Over the last four years of the presidency of Donald Trump there has often been a widespread perception his administration has had little direct interest in African affairs. That is to say, that US interest in Africa has often been viewed through the lens of other more strategic priorities rather than an African country or sub-region.

The most obvious and consistent of these priorities has of course been US concerns about the growing influence of China in Africa.

The obvious question is how this changes with the administration of president-elect Joe Biden?

Probably not as much in reality as is perceived say long time watchers. This is in part because there has been a fairly stable bipartisan consensus on US-Africa policy since about the Clinton era which hasn’t really stray too far off course even in the current “disruptive” administration.

“I think there are many on the Biden team considering a more humble foreign policy and restoring our norms of leadership,” says Judd Devermont, director of the Africa program at the Center for Strategic and International Studies and a former Africa-based diplomat under the Obama administration. But this is not to say things need to go back to the way things were pre-Trump. What is needed are “incremental changes in attitudes,” says Devermont who doesn’t expect wholesale changes overnight.
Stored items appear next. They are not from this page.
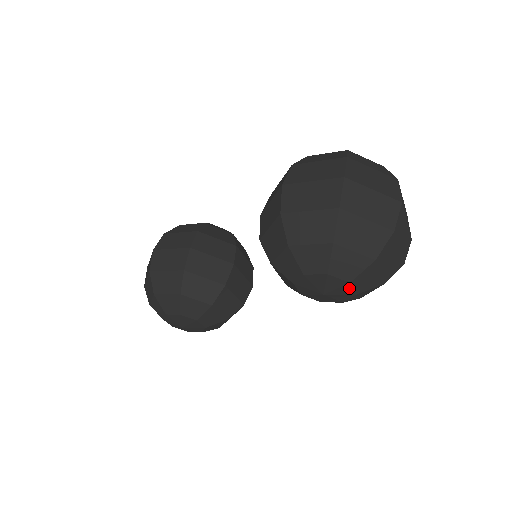
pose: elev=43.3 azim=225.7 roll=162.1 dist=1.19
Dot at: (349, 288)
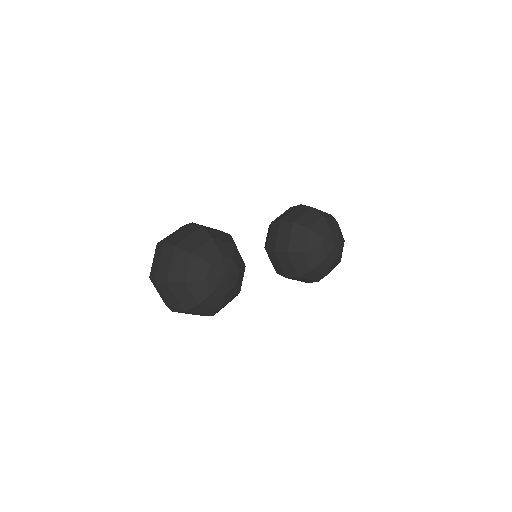
Dot at: (341, 248)
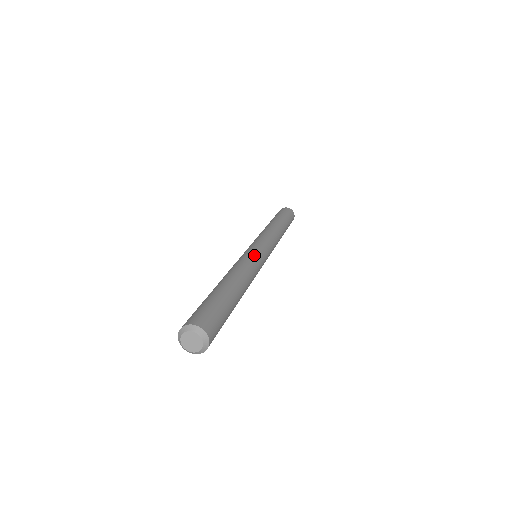
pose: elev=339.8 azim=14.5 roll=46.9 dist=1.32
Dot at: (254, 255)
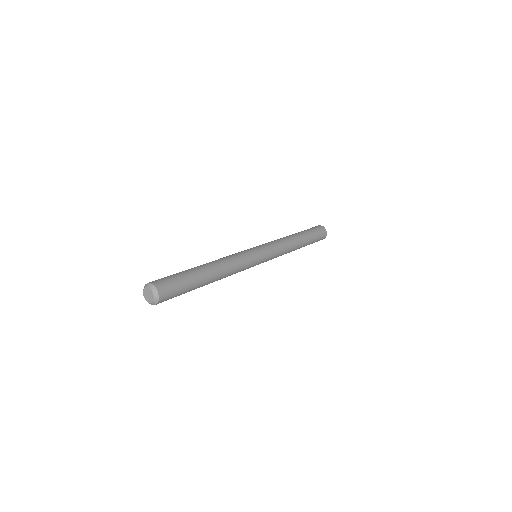
Dot at: (240, 252)
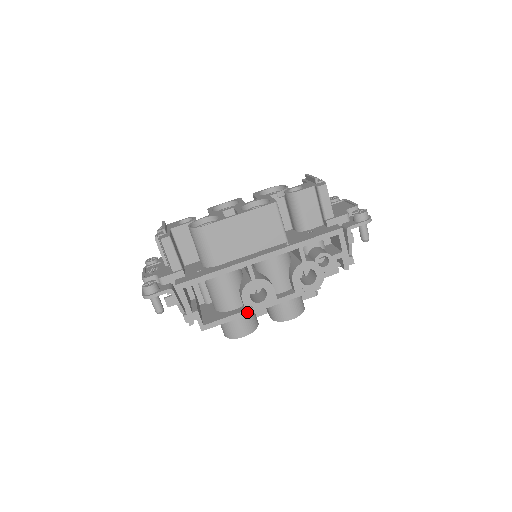
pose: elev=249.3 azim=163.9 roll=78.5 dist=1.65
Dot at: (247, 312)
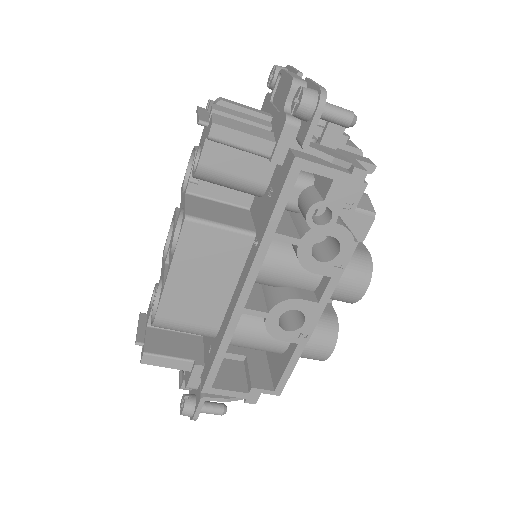
Dot at: (302, 343)
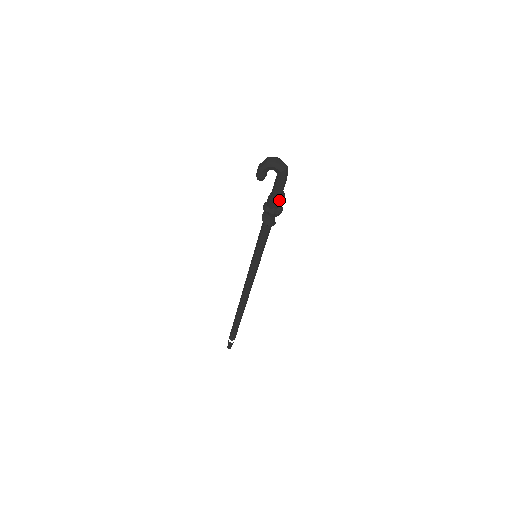
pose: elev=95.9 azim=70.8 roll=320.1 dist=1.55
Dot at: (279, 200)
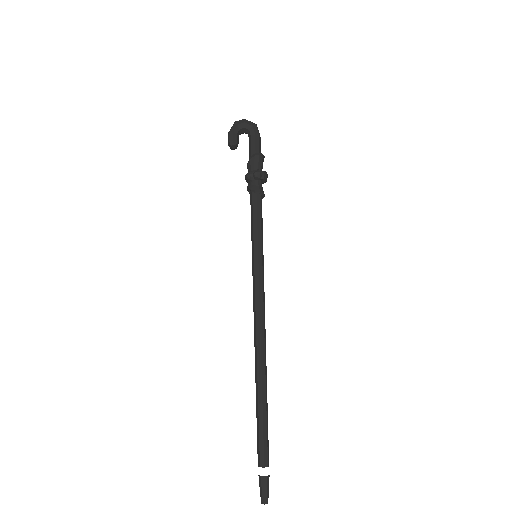
Dot at: (260, 156)
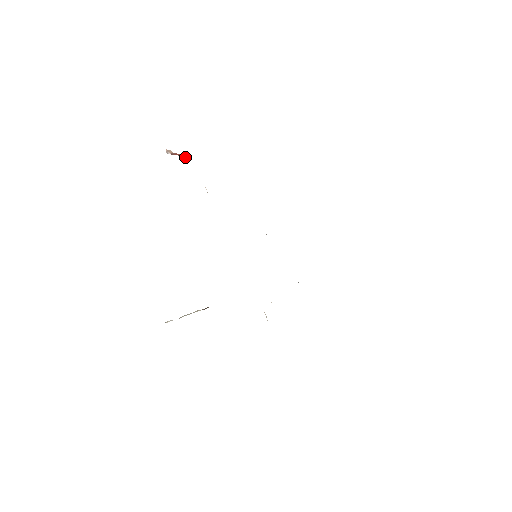
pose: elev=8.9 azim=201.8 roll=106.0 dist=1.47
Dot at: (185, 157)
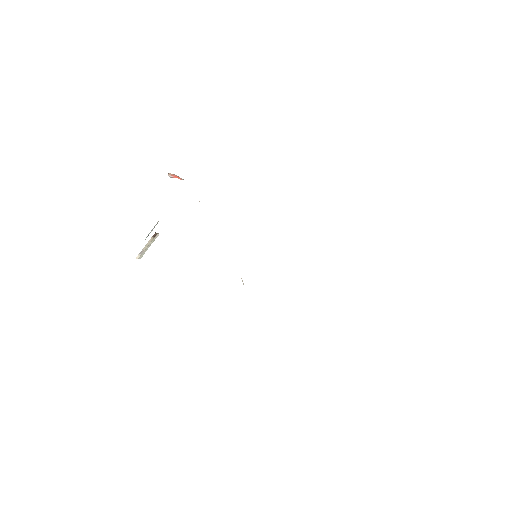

One likely immediate change will be the improved chances of the first African appointed to run the World Trade Organization. The former Nigerian finance minister Ngozi Okonjo-Iweala had already received backing from the European Union, African countries, Japan, and China among others, but the US, which under Trump has tried to reassert control of international bodies, had effectively blocked her appointment. That stance on international bodies is likely to change now says W Gyude Moore, a senior fellow at the Center for Global Development.

“We can expect to see a stark about-face on payments of arrears to UN for programs that affect Africans,” says Moore, who is a former Liberian government minister. “The US will also join the global coronavirus vaccine initiative (COVAX), a halt in the US withdrawal from the WHO and a cessation of proposed budget cuts to US development programs in Africa.”

But the conservatism of US-Africa policy for the last 25 years is why it is widely expected there’ll be a change in tone with a Biden administration more so than major changes in policy. “I actually think there’ll be a lot of similarities in terms of policy,” notes Joshua Meservey, senior Africa policy analyst at Heritage Foundation, a conservative think tank. “There’s been this narrative that we [the US] are pulling out of Africa [under Trump] but that hasn’t been true.”

What may be true is that China will still be an important prism for US-Africa relations says CGD’s Moore: “The Biden administration will share Trump’s view of China as a peer competitor. What they differ on is how. So we can expect to see more substantive US engagement in Africa as they try to ramp up a presence to match the Chinese.”

But others think the approach to Africa will have to change, as Theodore Murphy, head of ECFR’s Africa Program wrote in a recent research brief saying Biden “may re-frame US-Africa relations away from Africa as a venue for China-US competition.”